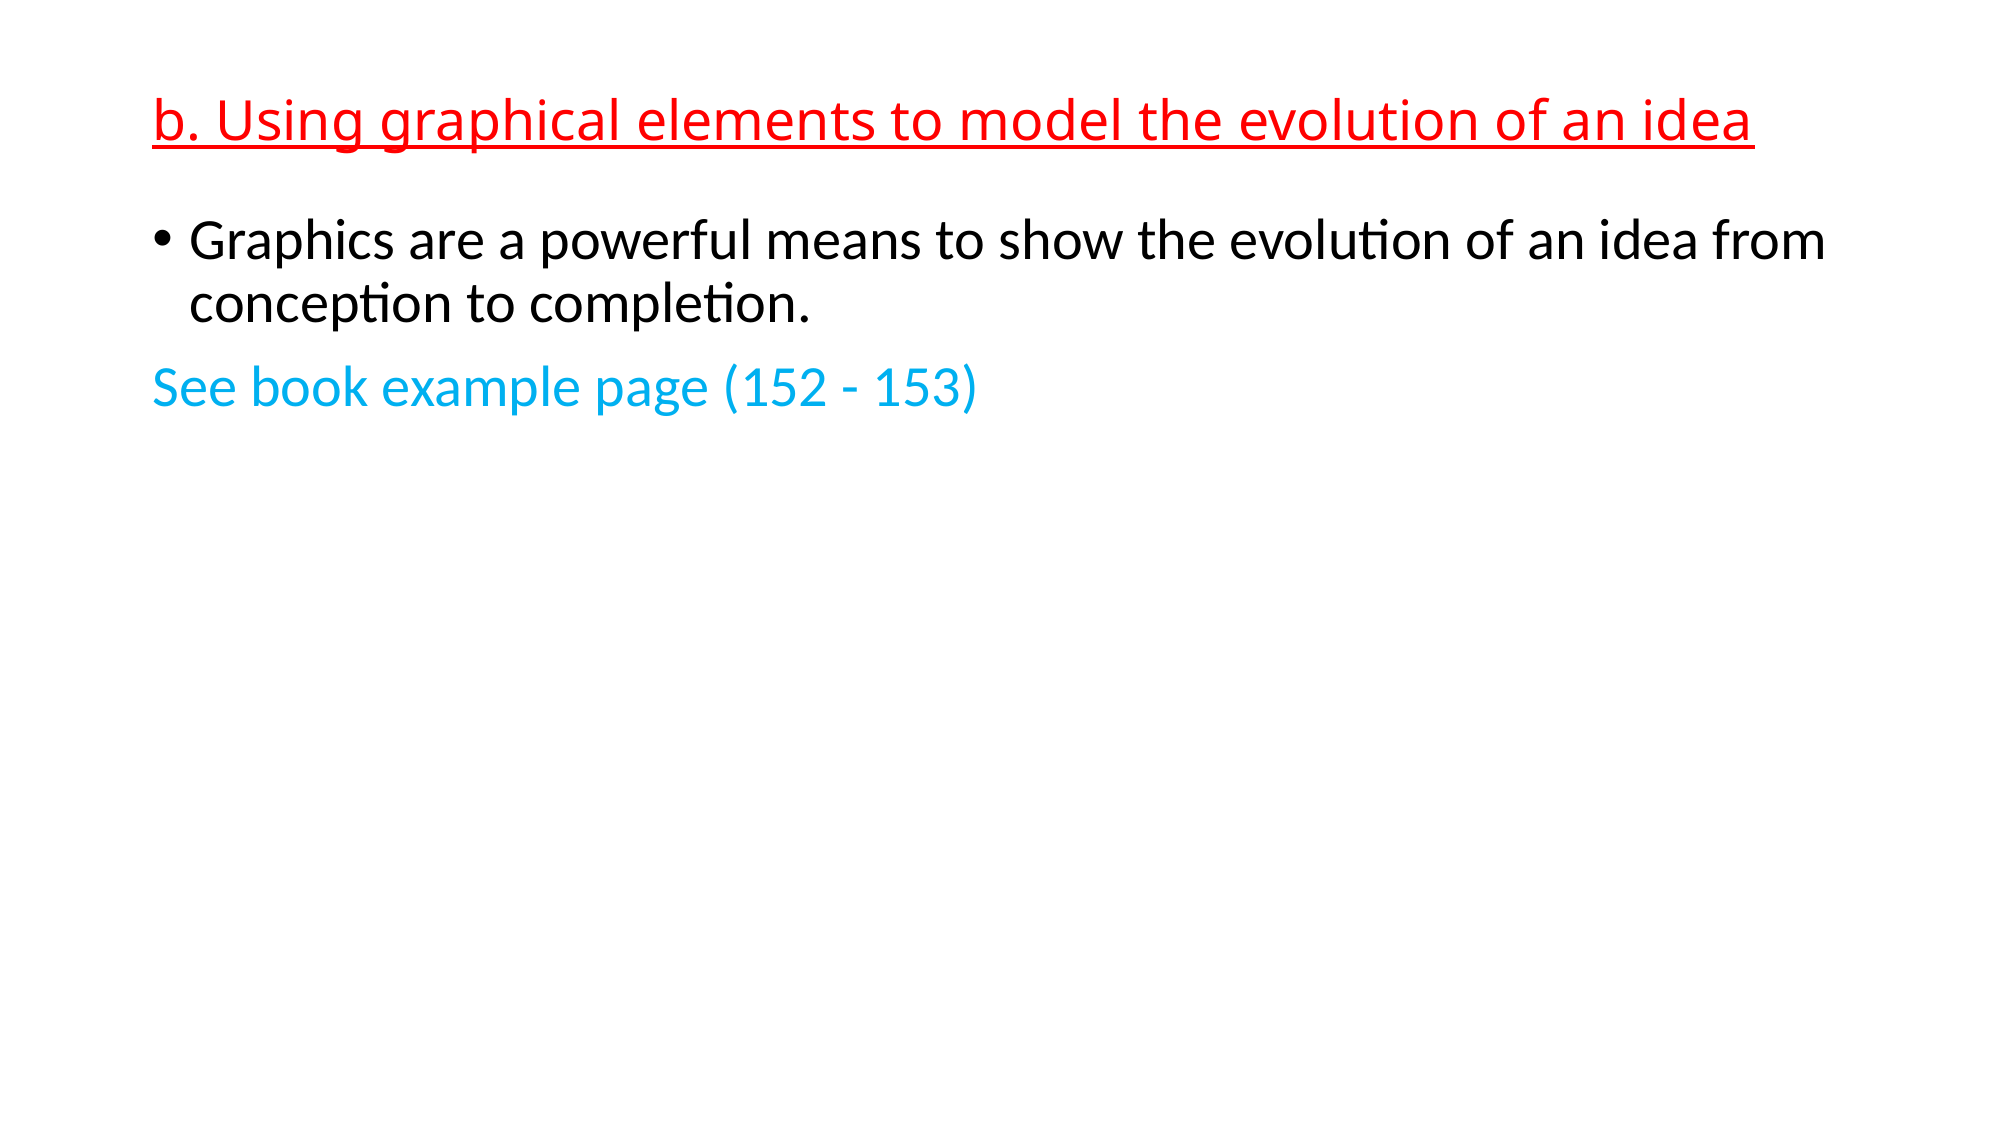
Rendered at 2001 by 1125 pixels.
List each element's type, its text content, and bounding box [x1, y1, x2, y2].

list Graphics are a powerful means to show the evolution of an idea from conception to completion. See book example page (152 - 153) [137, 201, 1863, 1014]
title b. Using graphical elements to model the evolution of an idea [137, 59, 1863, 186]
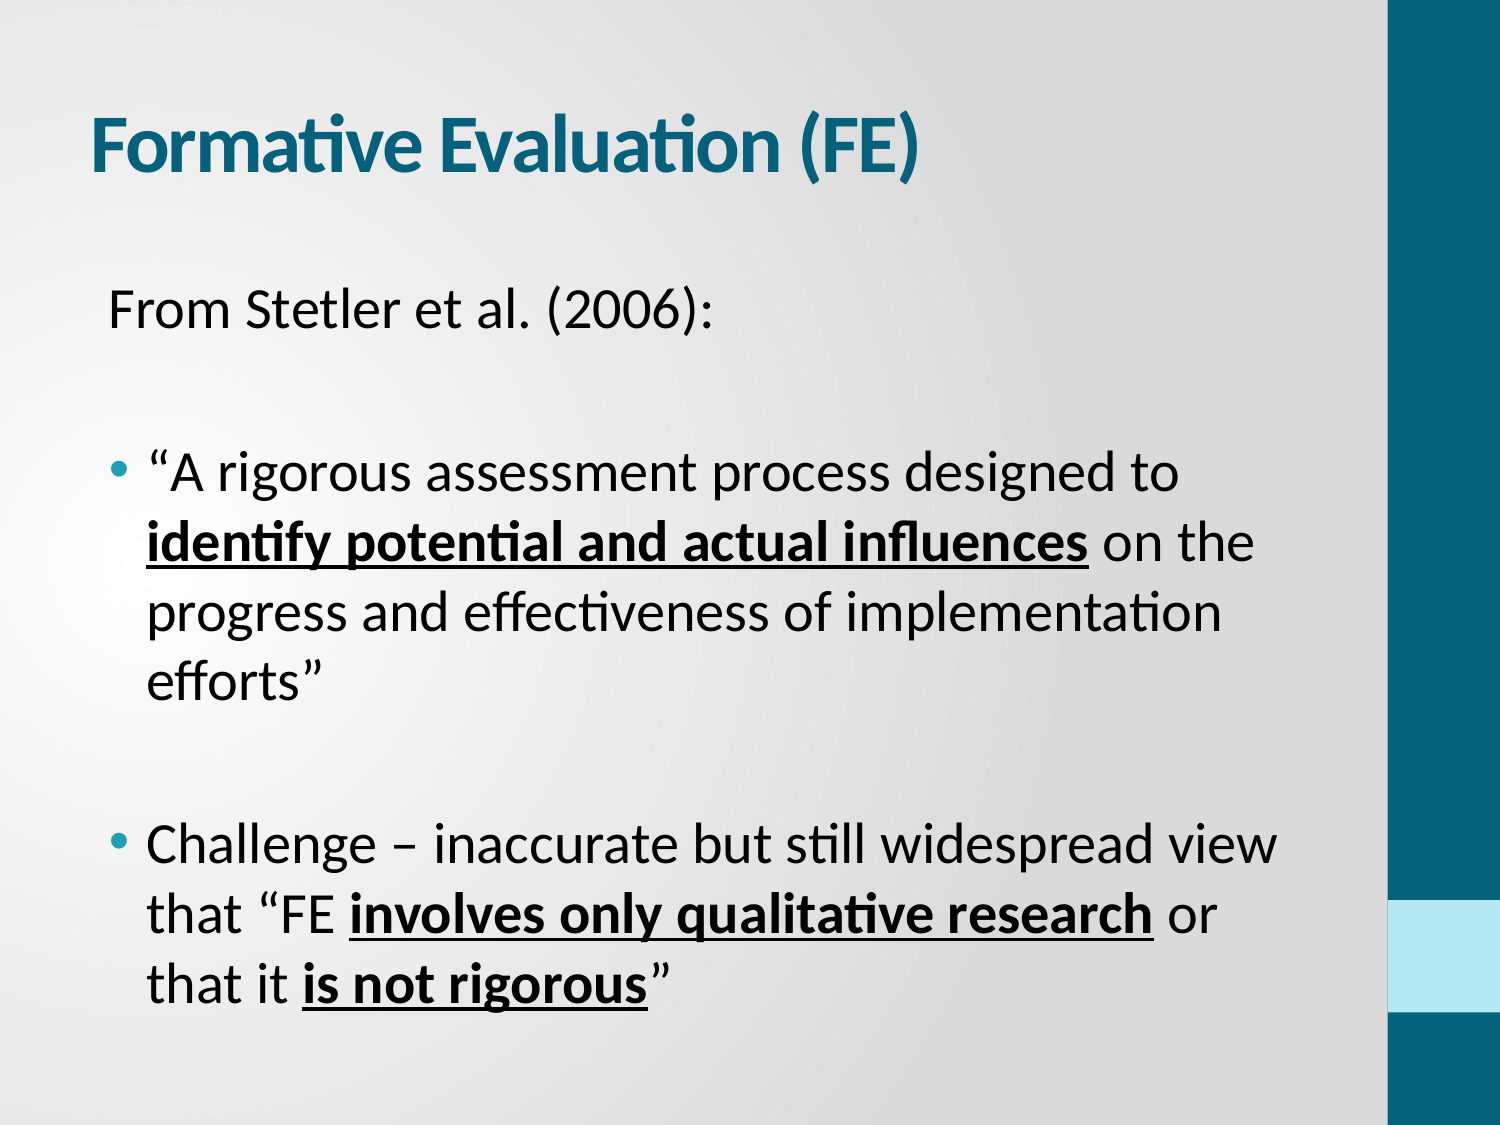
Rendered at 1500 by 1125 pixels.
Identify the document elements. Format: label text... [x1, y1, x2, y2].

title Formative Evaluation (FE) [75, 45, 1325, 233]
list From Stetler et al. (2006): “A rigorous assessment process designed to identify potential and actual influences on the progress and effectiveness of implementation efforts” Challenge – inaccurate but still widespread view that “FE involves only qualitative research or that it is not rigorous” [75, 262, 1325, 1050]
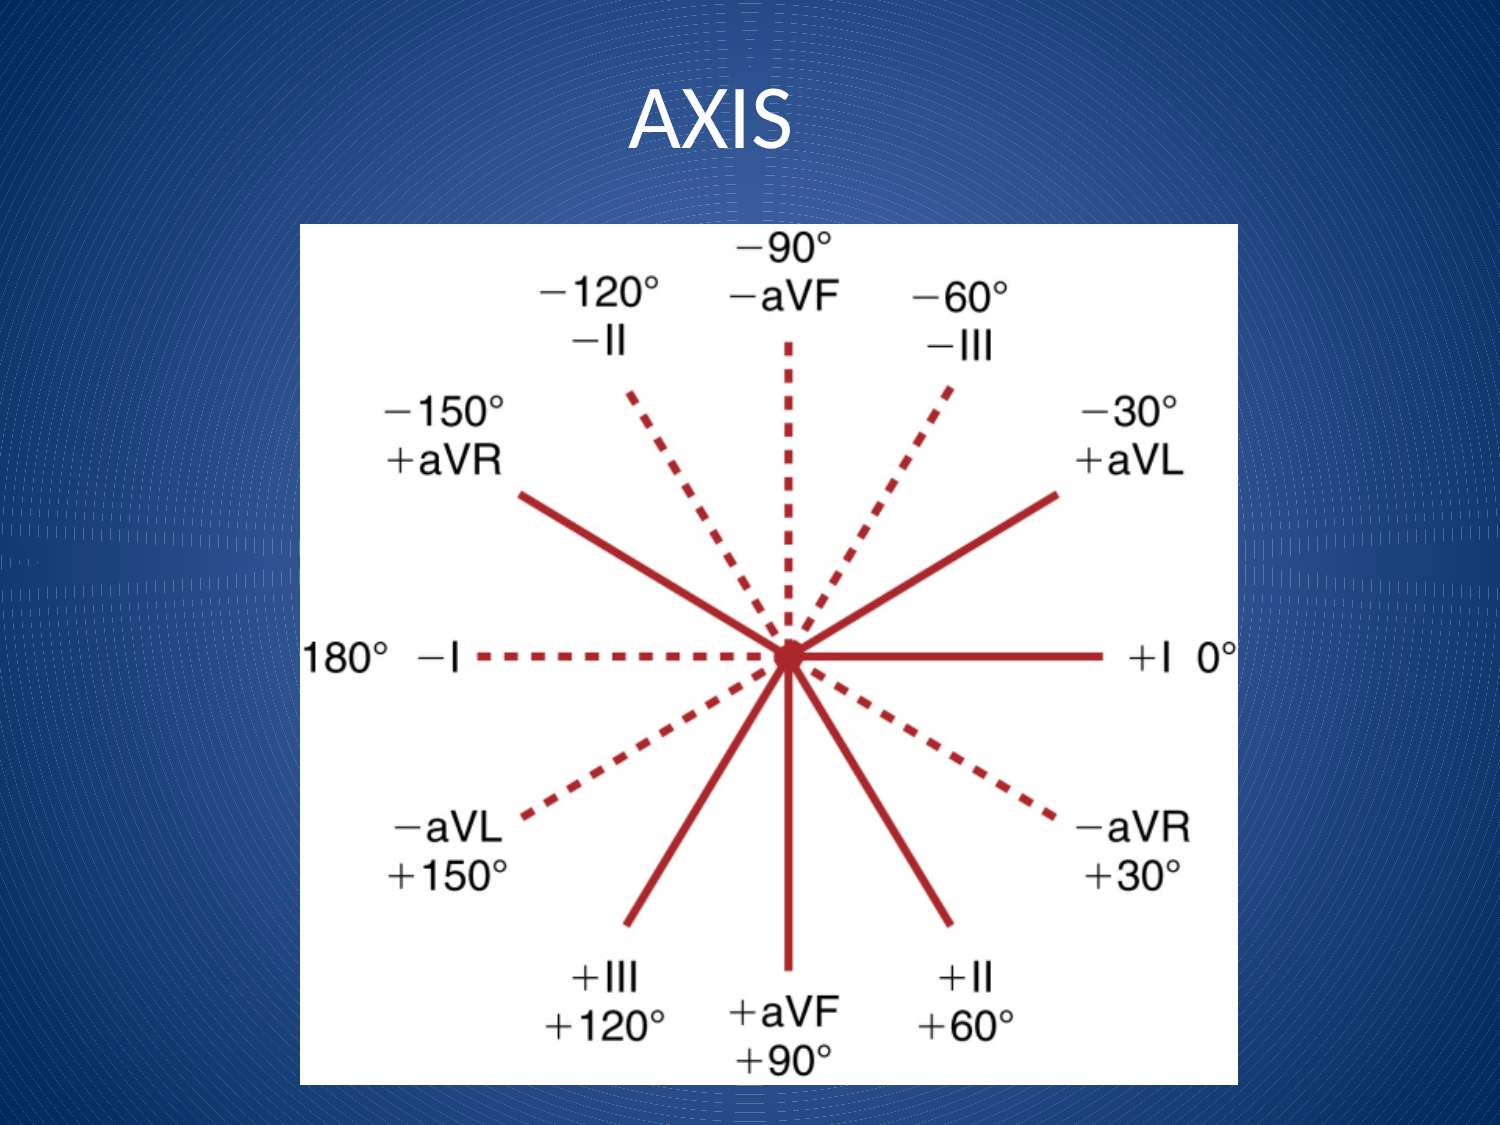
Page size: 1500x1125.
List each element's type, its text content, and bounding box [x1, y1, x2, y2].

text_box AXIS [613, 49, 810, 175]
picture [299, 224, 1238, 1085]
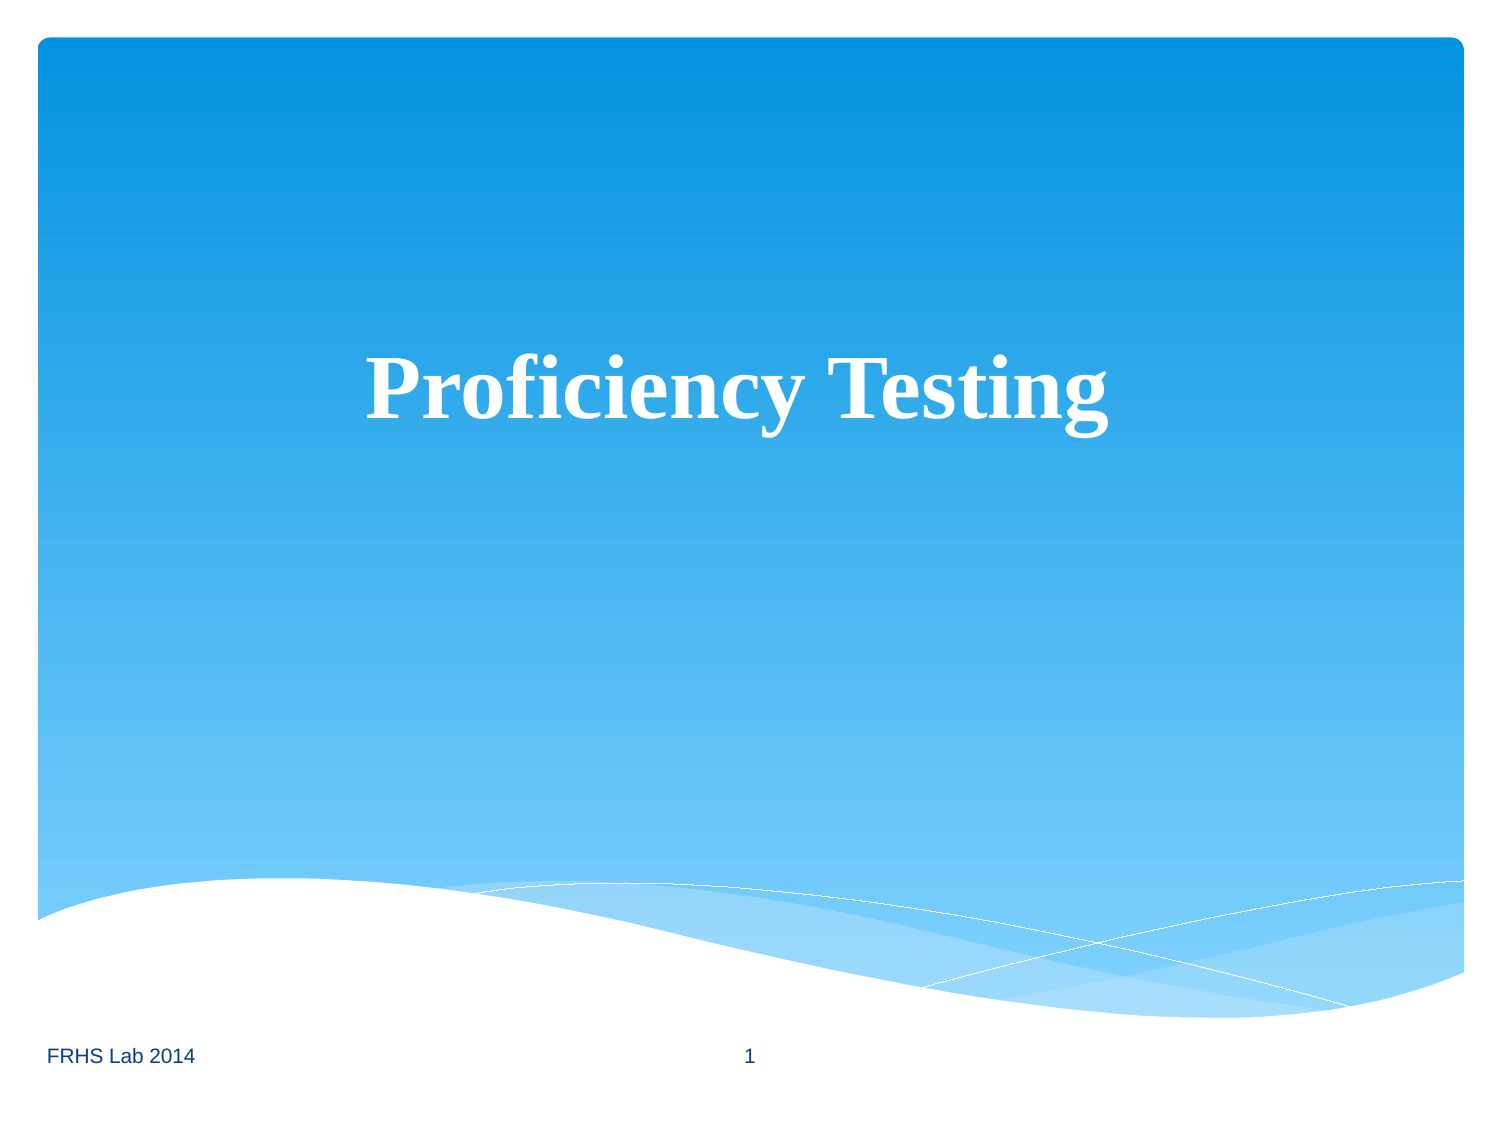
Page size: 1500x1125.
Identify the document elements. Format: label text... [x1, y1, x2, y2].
-----
[JOB ITEM]: Each record above must be returned exactly as written, with its pictures omitted.

[ANSWER AREA]:
Rendered at 2001 by 1125 pixels.
List each element's type, its text content, and bounding box [x1, y1, x2, y2].

list Graphics are a powerful means to show the evolution of an idea from conception to completion. See book example page (152 - 153) [137, 201, 1863, 1014]
title b. Using graphical elements to model the evolution of an idea [137, 59, 1863, 186]
Rendered at 1500 by 1125 pixels.
Identify the document elements. Format: label text... [x1, y1, x2, y2].

title Formative Evaluation (FE) [75, 45, 1325, 233]
list From Stetler et al. (2006): “A rigorous assessment process designed to identify potential and actual influences on the progress and effectiveness of implementation efforts” Challenge – inaccurate but still widespread view that “FE involves only qualitative research or that it is not rigorous” [75, 262, 1325, 1050]
Page size: 1500x1125.
List each element's type, its text content, and bounding box [x1, y1, x2, y2].

text_box AXIS [613, 49, 810, 175]
picture [299, 224, 1238, 1085]
Page size: 1500x1125.
Identify the document elements. Format: label text... [x1, y1, x2, y2].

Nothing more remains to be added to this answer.